Here is the listing. Report each line in it that contains the string "back".
Source information Block Start
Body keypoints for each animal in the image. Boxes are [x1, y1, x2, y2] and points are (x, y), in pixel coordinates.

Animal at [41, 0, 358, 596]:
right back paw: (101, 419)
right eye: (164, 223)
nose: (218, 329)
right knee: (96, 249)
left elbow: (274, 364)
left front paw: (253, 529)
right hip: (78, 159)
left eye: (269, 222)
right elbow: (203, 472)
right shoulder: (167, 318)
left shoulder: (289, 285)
Source information Block End
Source information Block Start
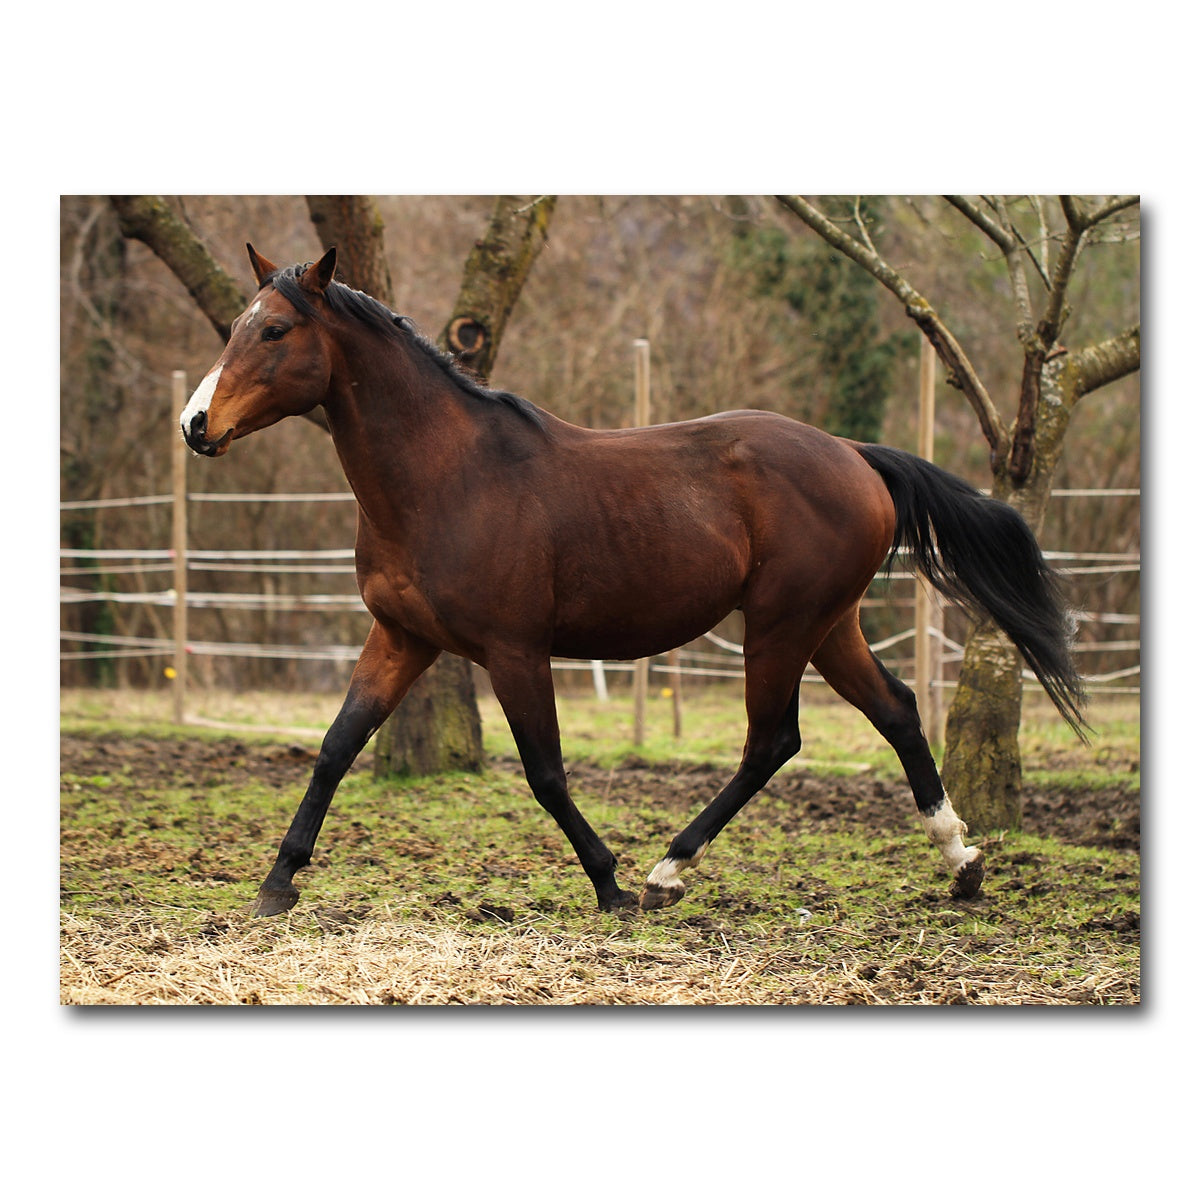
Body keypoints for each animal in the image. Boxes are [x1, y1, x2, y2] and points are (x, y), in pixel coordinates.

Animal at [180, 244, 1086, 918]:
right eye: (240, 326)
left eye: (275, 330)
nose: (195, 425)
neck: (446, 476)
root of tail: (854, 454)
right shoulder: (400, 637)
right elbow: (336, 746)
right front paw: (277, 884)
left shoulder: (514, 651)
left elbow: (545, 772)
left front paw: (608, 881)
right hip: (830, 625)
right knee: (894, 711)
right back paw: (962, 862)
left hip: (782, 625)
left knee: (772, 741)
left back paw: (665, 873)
Source information Block End
Source information Block Start
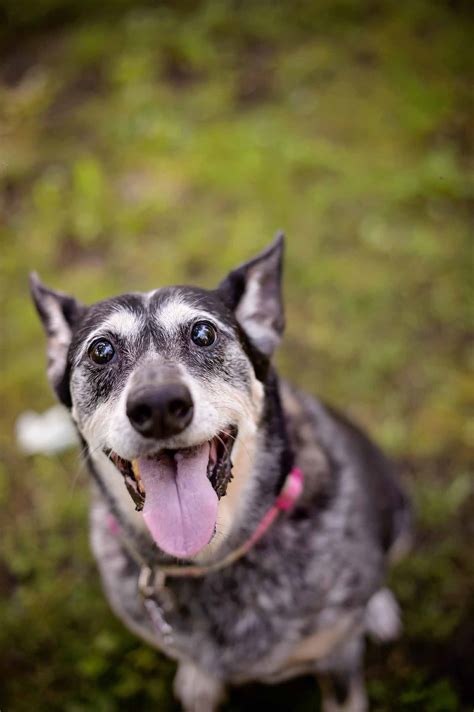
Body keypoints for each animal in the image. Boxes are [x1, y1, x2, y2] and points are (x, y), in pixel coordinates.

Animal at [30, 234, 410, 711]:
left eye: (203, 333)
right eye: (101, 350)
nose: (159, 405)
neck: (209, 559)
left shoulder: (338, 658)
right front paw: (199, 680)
Source information Block End
▶ [Solution]
right back paw: (101, 419)
right back paw: (962, 862)
left back paw: (665, 873)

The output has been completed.